Einsamkeit – Warum wir aus einem Gefühl keine Krankheit machen sollten

„Möbel gerade rücken“

„Einspruch, Euer Ehren“ – dieser Gedanke schießt den Leser_innen immer wieder durch den Kopf, wenn sie das Buch „Einsamkeit“ lesen. Denn der Wissenschaftsjournalist Jakob Simmank stellt mit dem Buch sprichwörtlich die Möbel gerade. Mit dem Essay greift er in die gegenwärtigen Diskurse um Fragen der Einsamkeit und des Alleinseins ein. Damit leistet er einen wichtigen Beitrag, um die Diskussionen auf ein solides Fundament zu stellen.

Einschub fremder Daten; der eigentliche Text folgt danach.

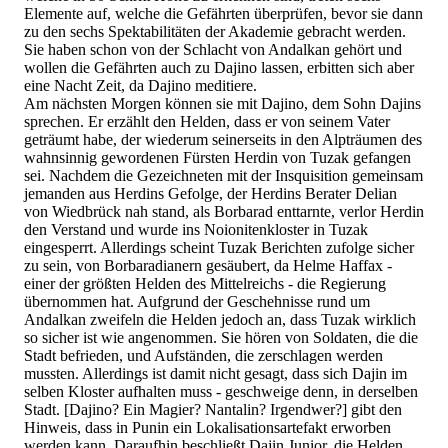
Elemente auf, welche die Gefährten überprüfen, bevor sie dann
zu den sechs Spektabilitäten der Akademie gebracht werden.
Sie haben schon von der Schlacht von Andalkan gehört und
wollen die Gefährten auch zu Dajino lassen, erbitten sich aber
eine Nacht Zeit, da Dajino meditiere.
Am nächsten Morgen können sie mit Dajino, dem Sohn Dajins
sprechen. Er erzählt den Helden, dass er von seinem Vater
geträumt habe, der wiederum seinerseits in den Alpträumen des
wahnsinnig gewordenen Fürsten Herdin von Tuzak gefangen
sei. Nachdem die Gezeichneten mit der Insquisition gemeinsam
jemanden aus Herdins Gefolge, der Herdins Berater Delian
von Wiedbrück nah stand, als Borbarad enttarnte, verlor Herdin
den Verstand und wurde ins Noionitenkloster in Tuzak
eingesperrt. Allerdings scheint Tuzak Berichten zufolge sicher
zu sein, von Borbaradianern gesäubert, da Helme Haffax -
einer der größten Helden des Mittelreichs - die Regierung
übernommen hat. Aufgrund der Geschehnisse rund um
Andalkan zweifeln die Helden jedoch an, dass Tuzak wirklich
so sicher ist wie angenommen. Sie hören von Soldaten, die die
Stadt befrieden, und Aufständen, die zerschlagen werden
mussten. Allerdings ist damit nicht gesagt, dass sich Dajin im
selben Kloster aufhalten muss - geschweige denn, in derselben
Stadt. [Dajino? Ein Magier? Nantalin? Irgendwer?] gibt den
Hinweis, dass in Punin ein Lokalisationsartefakt erworben
werden kann. Daraufhin beschließt Dajin Junior, die Helden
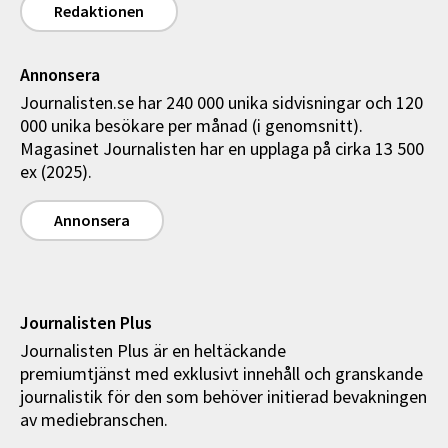
Redaktionen
Annonsera
Journalisten.se har 240 000 unika sidvisningar och 120
000 unika besökare per månad (i genomsnitt).
Magasinet Journalisten har en upplaga på cirka 13 500
ex (2025).
Annonsera
Journalisten Plus
Journalisten Plus är en heltäckande
premiumtjänst med exklusivt innehåll och granskande
journalistik för den som behöver initierad bevakningen
av mediebranschen.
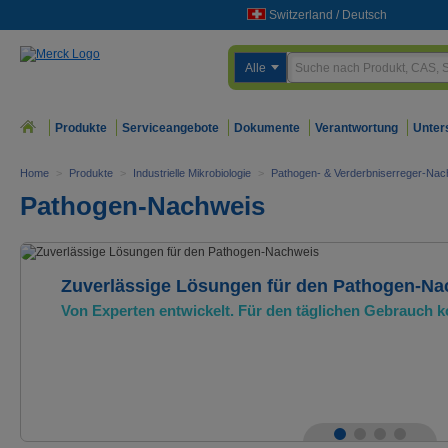
Switzerland
/
Deutsch
Alle
Produkte
Serviceangebote
Dokumente
Verantwortung
Unter
Home
>
Produkte
>
Industrielle Mikrobiologie
>
Pathogen- & Verderbniserreger-Nac
Pathogen-Nachweis
Zuverlässige Lösungen für den Pathogen-Na
Von Experten entwickelt. Für den täglichen Gebrauch ko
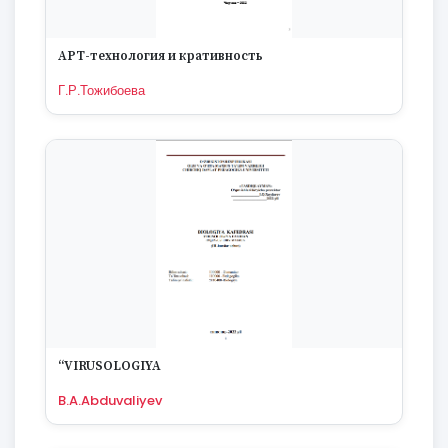
АРТ-технология и кративность
Г.Р.Тожибоева
“VIRUSOLOGIYA
B.A.Abduvaliyev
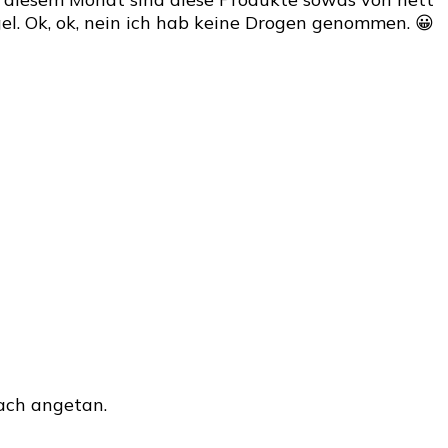
l. Ok, ok, nein ich hab keine Drogen genommen. 😀
fach angetan.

Ob dies denn nötig ist, werden die Leser_innen fragen, wenn sie das Buch aus dem Regal nehmen. Von Seite zu Seite gewinnen sie Gewissheit, dass Wissenschaftsjournalist_innen in die Diskurse eingreifen. Schließlich bezeichnet ein namhafter Psychiater die Einsamkeit als „Todesursache Nummer eins“.

Simmank gelingt es, mit seinem Buch die Diskurse um die Einsamkeit zu versachlichen. Er relativiert das eine oder andere Argument, das der namhafte Psychiater reißerisch in die Gesellschaft einbringt. Einsamkeit sei an sich keine Krankheit, betont Simmank. Gefühl sei ein Gefühl, „das schwer zu definieren ist“ (S. 25). Er spricht sich gegen jede Dramatisierung aus, unterstreicht umso deutlicher, dass Einsamkeit zum Leben gehört.

In Anlehnung an die Philosophin Barbara Schellhammer schreibt Simmank von einer Einsamkeitsfähigkeit, die die zeitgenössischen Menschen erlernen müssten. Es gehe unter anderem darum, die Last der Einsamkeit in eine Lust zu verwandeln. Einsamkeit sei Teil des Menschseins. Überzeugend sind die Argumentationsstränge Simmanks. Dies liegt nicht zuletzt daran, dass er sich den Stand der Forschung zur Einsamkeit und zum Alleinsein nicht bloß erarbeitet hat. Seine Gedankengänge erscheinen reflektiert und abgewogen.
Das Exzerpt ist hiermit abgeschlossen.